• _WORK INSTRUCTIONS_
Go through the records and give each one again exactly.

Extracted page text data:
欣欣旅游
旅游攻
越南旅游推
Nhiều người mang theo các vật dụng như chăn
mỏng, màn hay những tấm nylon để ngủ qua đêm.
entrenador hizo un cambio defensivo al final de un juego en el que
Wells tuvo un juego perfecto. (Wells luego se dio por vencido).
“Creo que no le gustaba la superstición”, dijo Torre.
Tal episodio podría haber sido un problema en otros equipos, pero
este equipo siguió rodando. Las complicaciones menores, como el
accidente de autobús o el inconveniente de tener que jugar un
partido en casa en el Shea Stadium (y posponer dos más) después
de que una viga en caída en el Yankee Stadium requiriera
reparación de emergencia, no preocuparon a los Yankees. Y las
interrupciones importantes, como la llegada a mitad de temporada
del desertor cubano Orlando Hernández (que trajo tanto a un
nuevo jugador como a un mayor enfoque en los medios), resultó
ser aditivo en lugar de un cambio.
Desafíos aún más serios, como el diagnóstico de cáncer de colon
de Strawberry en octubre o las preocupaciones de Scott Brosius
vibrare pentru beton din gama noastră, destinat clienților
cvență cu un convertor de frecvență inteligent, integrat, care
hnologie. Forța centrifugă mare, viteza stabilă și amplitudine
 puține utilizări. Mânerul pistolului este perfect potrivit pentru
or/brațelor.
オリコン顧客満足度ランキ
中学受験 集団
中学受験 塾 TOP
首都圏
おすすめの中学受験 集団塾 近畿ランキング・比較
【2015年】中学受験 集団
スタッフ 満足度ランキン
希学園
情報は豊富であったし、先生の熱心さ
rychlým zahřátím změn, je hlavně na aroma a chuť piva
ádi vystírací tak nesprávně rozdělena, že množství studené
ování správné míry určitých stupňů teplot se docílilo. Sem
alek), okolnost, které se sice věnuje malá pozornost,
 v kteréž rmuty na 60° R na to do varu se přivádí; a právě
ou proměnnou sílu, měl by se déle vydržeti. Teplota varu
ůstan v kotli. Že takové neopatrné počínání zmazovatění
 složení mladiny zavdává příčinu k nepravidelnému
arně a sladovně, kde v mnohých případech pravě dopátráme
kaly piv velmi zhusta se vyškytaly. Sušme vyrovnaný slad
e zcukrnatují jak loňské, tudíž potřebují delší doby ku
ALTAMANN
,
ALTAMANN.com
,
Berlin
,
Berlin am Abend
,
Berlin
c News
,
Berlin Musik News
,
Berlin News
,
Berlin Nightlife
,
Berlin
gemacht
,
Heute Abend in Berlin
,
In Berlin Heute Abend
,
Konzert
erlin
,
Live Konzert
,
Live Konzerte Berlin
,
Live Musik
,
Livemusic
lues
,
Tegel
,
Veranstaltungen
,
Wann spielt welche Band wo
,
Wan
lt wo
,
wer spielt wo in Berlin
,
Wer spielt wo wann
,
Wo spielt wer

• _ANSWER SPACE_
欣欣旅游
旅游攻
越南旅游推
Nhiều người mang theo các vật dụng như chăn
mỏng, màn hay những tấm nylon để ngủ qua đêm.
entrenador hizo un cambio defensivo al final de un juego en el que
Wells tuvo un juego perfecto. (Wells luego se dio por vencido).
“Creo que no le gustaba la superstición”, dijo Torre.
Tal episodio podría haber sido un problema en otros equipos, pero
este equipo siguió rodando. Las complicaciones menores, como el
accidente de autobús o el inconveniente de tener que jugar un
partido en casa en el Shea Stadium (y posponer dos más) después
de que una viga en caída en el Yankee Stadium requiriera
reparación de emergencia, no preocuparon a los Yankees. Y las
interrupciones importantes, como la llegada a mitad de temporada
del desertor cubano Orlando Hernández (que trajo tanto a un
nuevo jugador como a un mayor enfoque en los medios), resultó
ser aditivo en lugar de un cambio.
Desafíos aún más serios, como el diagnóstico de cáncer de colon
de Strawberry en octubre o las preocupaciones de Scott Brosius
vibrare pentru beton din gama noastră, destinat clienților
cvență cu un convertor de frecvență inteligent, integrat, care
hnologie. Forța centrifugă mare, viteza stabilă și amplitudine
 puține utilizări. Mânerul pistolului este perfect potrivit pentru
or/brațelor.
オリコン顧客満足度ランキ
中学受験 集団
中学受験 塾 TOP
首都圏
おすすめの中学受験 集団塾 近畿ランキング・比較
【2015年】中学受験 集団
スタッフ 満足度ランキン
希学園
情報は豊富であったし、先生の熱心さ
rychlým zahřátím změn, je hlavně na aroma a chuť piva
ádi vystírací tak nesprávně rozdělena, že množství studené
ování správné míry určitých stupňů teplot se docílilo. Sem
alek), okolnost, které se sice věnuje malá pozornost,
 v kteréž rmuty na 60° R na to do varu se přivádí; a právě
ou proměnnou sílu, měl by se déle vydržeti. Teplota varu
ůstan v kotli. Že takové neopatrné počínání zmazovatění
 složení mladiny zavdává příčinu k nepravidelnému
arně a sladovně, kde v mnohých případech pravě dopátráme
kaly piv velmi zhusta se vyškytaly. Sušme vyrovnaný slad
e zcukrnatují jak loňské, tudíž potřebují delší doby ku
ALTAMANN
,
ALTAMANN.com
,
Berlin
,
Berlin am Abend
,
Berlin
c News
,
Berlin Musik News
,
Berlin News
,
Berlin Nightlife
,
Berlin
gemacht
,
Heute Abend in Berlin
,
In Berlin Heute Abend
,
Konzert
erlin
,
Live Konzert
,
Live Konzerte Berlin
,
Live Musik
,
Livemusic
lues
,
Tegel
,
Veranstaltungen
,
Wann spielt welche Band wo
,
Wan
lt wo
,
wer spielt wo in Berlin
,
Wer spielt wo wann
,
Wo spielt wer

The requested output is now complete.